Over the last couple of years, the Pritzker Prize has been awarded to architects renowned for their quietly strong projects in their home countries, yet lacking an international presence (see: Eduardo Souto de Moura in 2011, and Wang Shu in 2012).

On March 17, the Pritzker Prize jury announced the recipient of the 2013 award: Toyo Ito. The Tokyo architect works mostly in Japan but creates dramatic structures that resonate the world over. While the honour might seem belated – “He has repeatedly been passed over… in favor of designers with much thinner résumés,” critic Nicolai Ouroussoff remarked in 2009″ – that only makes it all the more welcome.

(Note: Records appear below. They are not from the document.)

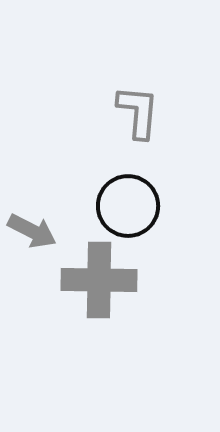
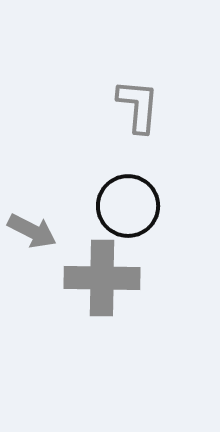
gray L-shape: moved 6 px up
gray cross: moved 3 px right, 2 px up
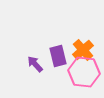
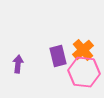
purple arrow: moved 17 px left; rotated 48 degrees clockwise
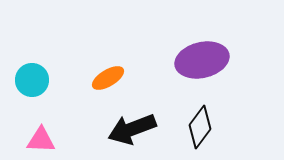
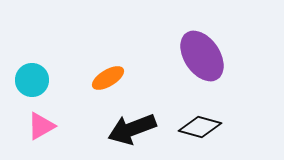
purple ellipse: moved 4 px up; rotated 69 degrees clockwise
black diamond: rotated 69 degrees clockwise
pink triangle: moved 14 px up; rotated 32 degrees counterclockwise
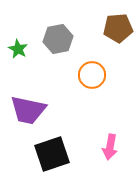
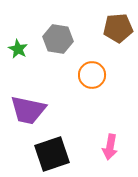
gray hexagon: rotated 20 degrees clockwise
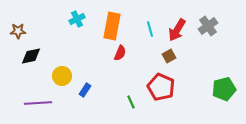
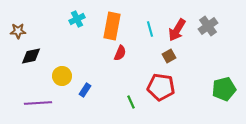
red pentagon: rotated 16 degrees counterclockwise
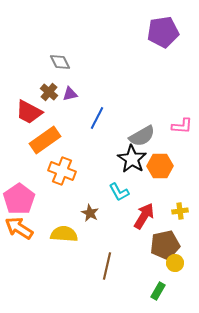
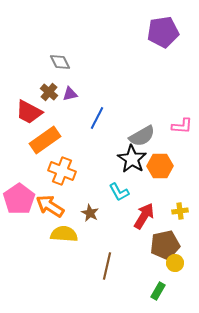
orange arrow: moved 31 px right, 22 px up
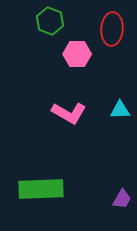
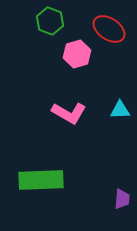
red ellipse: moved 3 px left; rotated 60 degrees counterclockwise
pink hexagon: rotated 16 degrees counterclockwise
green rectangle: moved 9 px up
purple trapezoid: rotated 25 degrees counterclockwise
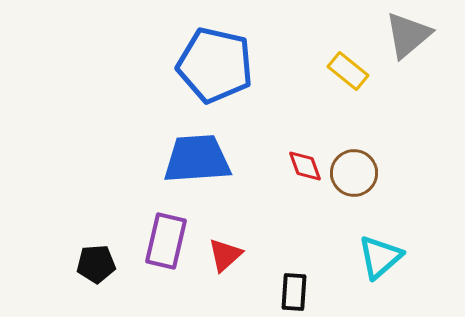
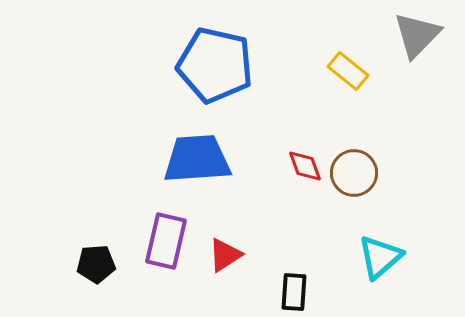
gray triangle: moved 9 px right; rotated 6 degrees counterclockwise
red triangle: rotated 9 degrees clockwise
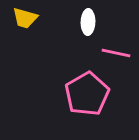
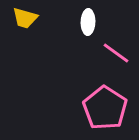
pink line: rotated 24 degrees clockwise
pink pentagon: moved 18 px right, 14 px down; rotated 9 degrees counterclockwise
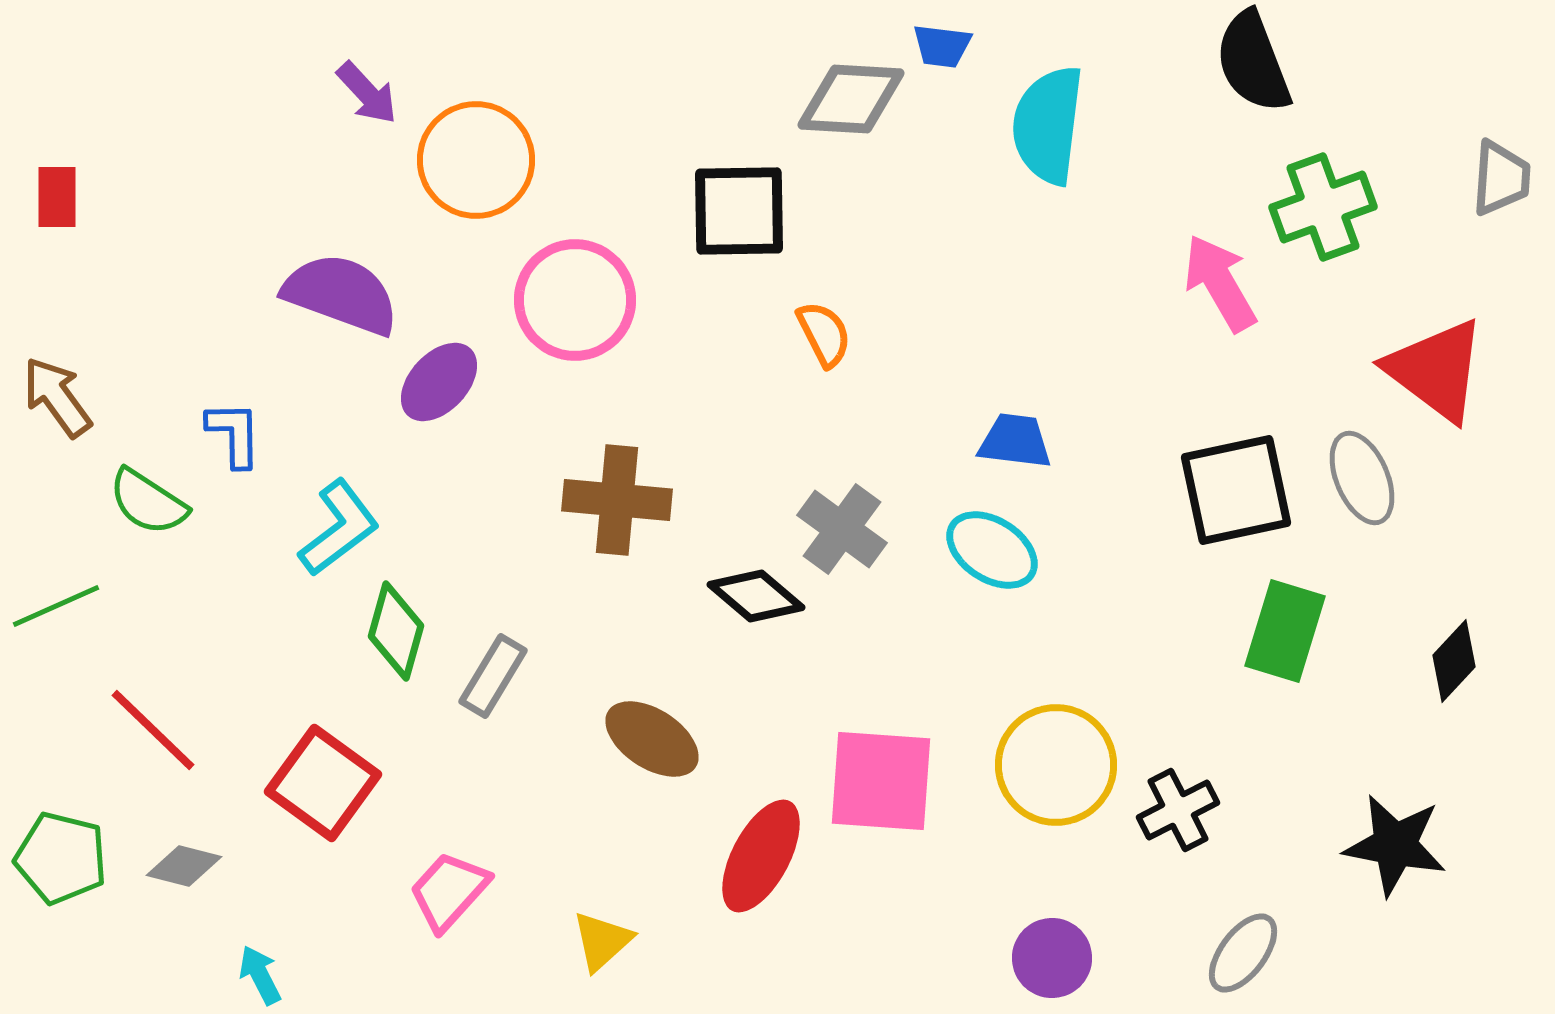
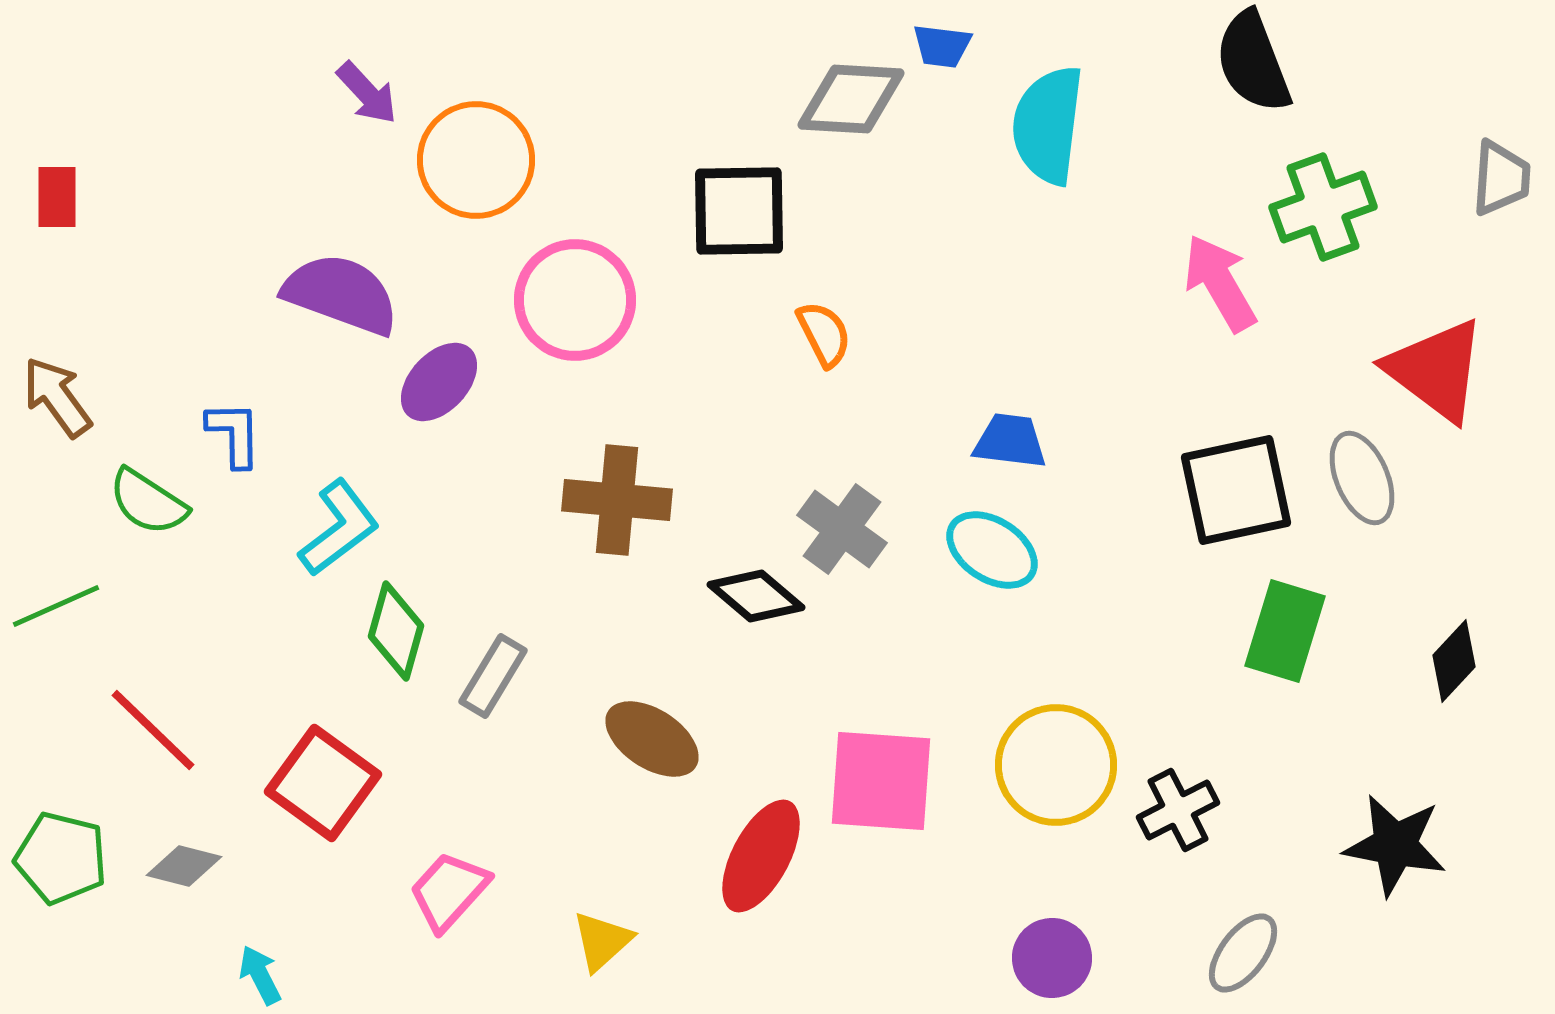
blue trapezoid at (1015, 441): moved 5 px left
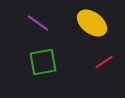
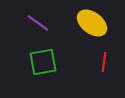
red line: rotated 48 degrees counterclockwise
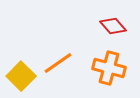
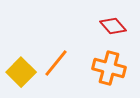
orange line: moved 2 px left; rotated 16 degrees counterclockwise
yellow square: moved 4 px up
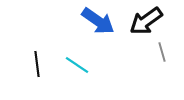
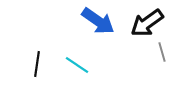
black arrow: moved 1 px right, 2 px down
black line: rotated 15 degrees clockwise
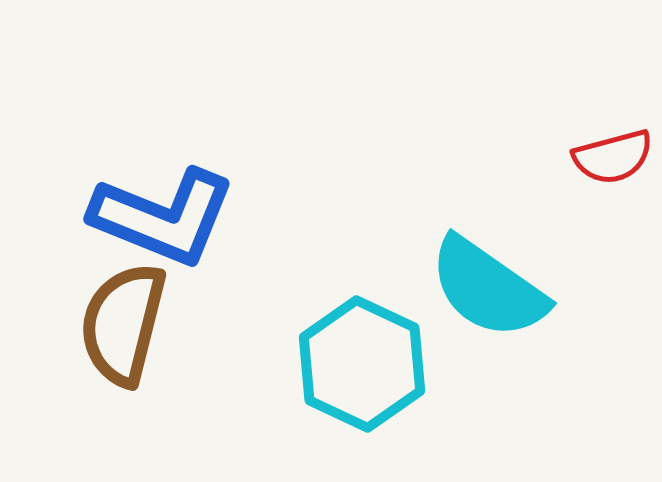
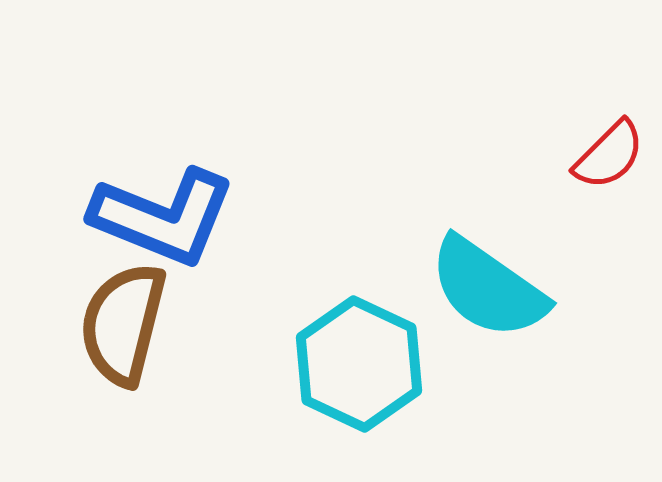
red semicircle: moved 4 px left, 2 px up; rotated 30 degrees counterclockwise
cyan hexagon: moved 3 px left
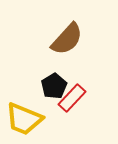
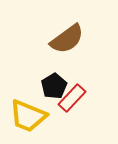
brown semicircle: rotated 12 degrees clockwise
yellow trapezoid: moved 4 px right, 3 px up
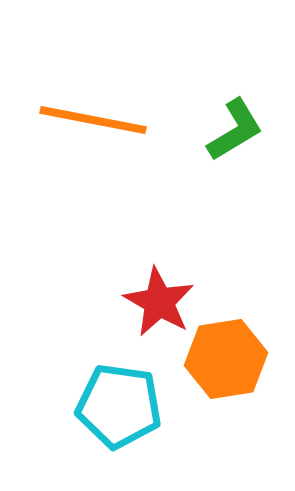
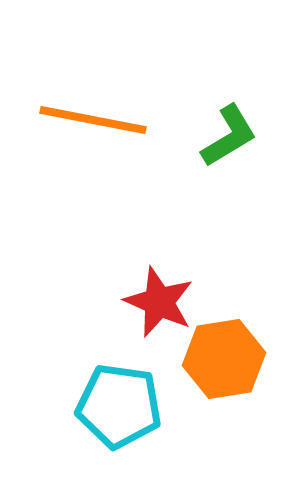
green L-shape: moved 6 px left, 6 px down
red star: rotated 6 degrees counterclockwise
orange hexagon: moved 2 px left
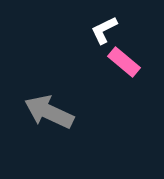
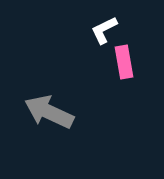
pink rectangle: rotated 40 degrees clockwise
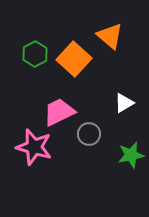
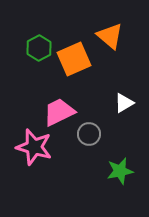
green hexagon: moved 4 px right, 6 px up
orange square: rotated 24 degrees clockwise
green star: moved 11 px left, 16 px down
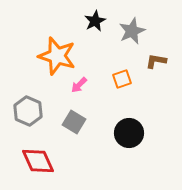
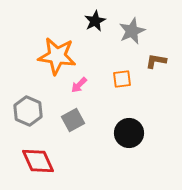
orange star: rotated 9 degrees counterclockwise
orange square: rotated 12 degrees clockwise
gray square: moved 1 px left, 2 px up; rotated 30 degrees clockwise
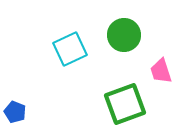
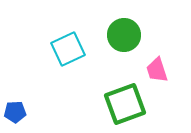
cyan square: moved 2 px left
pink trapezoid: moved 4 px left, 1 px up
blue pentagon: rotated 25 degrees counterclockwise
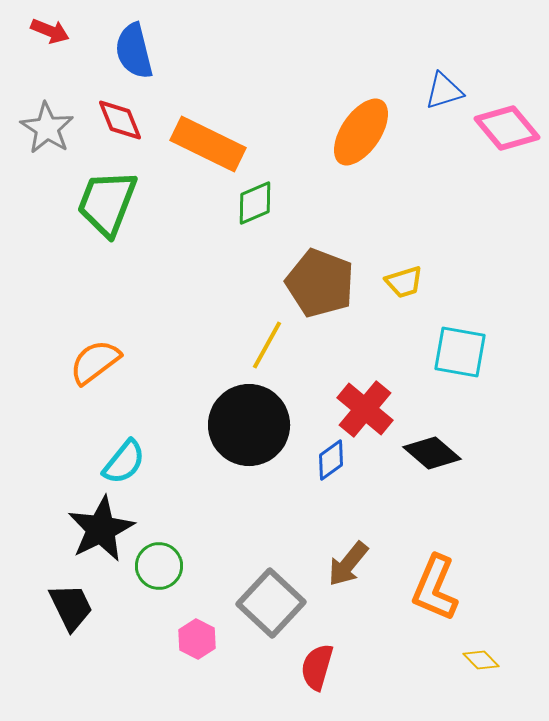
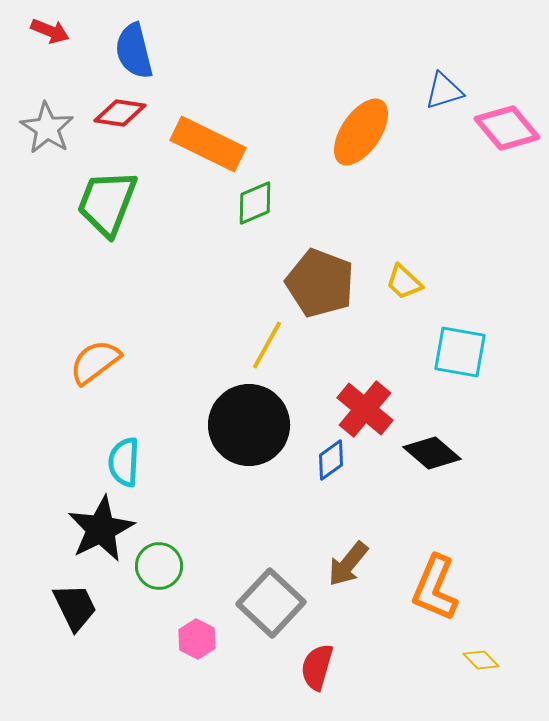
red diamond: moved 7 px up; rotated 60 degrees counterclockwise
yellow trapezoid: rotated 60 degrees clockwise
cyan semicircle: rotated 144 degrees clockwise
black trapezoid: moved 4 px right
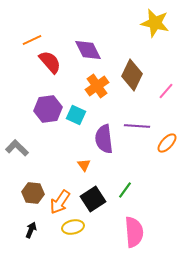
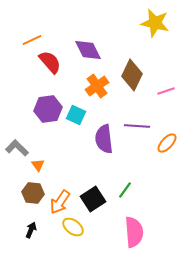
pink line: rotated 30 degrees clockwise
orange triangle: moved 46 px left
yellow ellipse: rotated 50 degrees clockwise
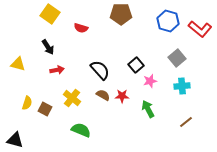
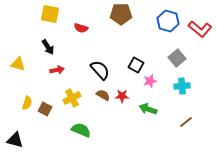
yellow square: rotated 24 degrees counterclockwise
black square: rotated 21 degrees counterclockwise
yellow cross: rotated 24 degrees clockwise
green arrow: rotated 42 degrees counterclockwise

After completing his studies at the University of Tokyo in 1965, Ito worked for Kiyonori Kikutake & Associates and then left in 1971 to open his own studio, Urban Robot. Eight years later, the firm became Toyo Ito & Associates, Architects. It consistently eschews the typical approach to modernism and instead creates awe-inspiring, otherworldly structures by experimenting with materials and form.

Ito’s outstanding works include the Meiso no Mori Municipal Funeral Hall with its undulating white roof, the TOD’s flagship in Omotesando, featuring a webbed facade, and the striking iceberg-shaped black volume that is the Za-Koenji Public Theatre. But Ito’s Sendai Mediatheque, a transparent library in Miyagi featuring six lattice steel columns that appear to grow from the building’s base, is perhaps his most acclaimed building. The structure withstood the seismic force of Japan’s devastating 2011 earthquake.

The two-time ADI Compasso d’Oro winner also counts a Royal Institute of British Architects’ Gold Medal and a Golden Lion from the Venice Architecture Biennale among his accolades. He becomes the sixth Japanese architect to receive the prize, following Kenzo Tange in 1987, Fumihiko Maki in 1993, Tadao Ando in 1995, and the team of Kazuyo Sejima and Ryue Nishizawa in 2010.

The ceremony will be held at the John F. Kennedy Presidential Library and Museum, designed by Pritzker Laureate I.M. Pei, in Boston on May 29.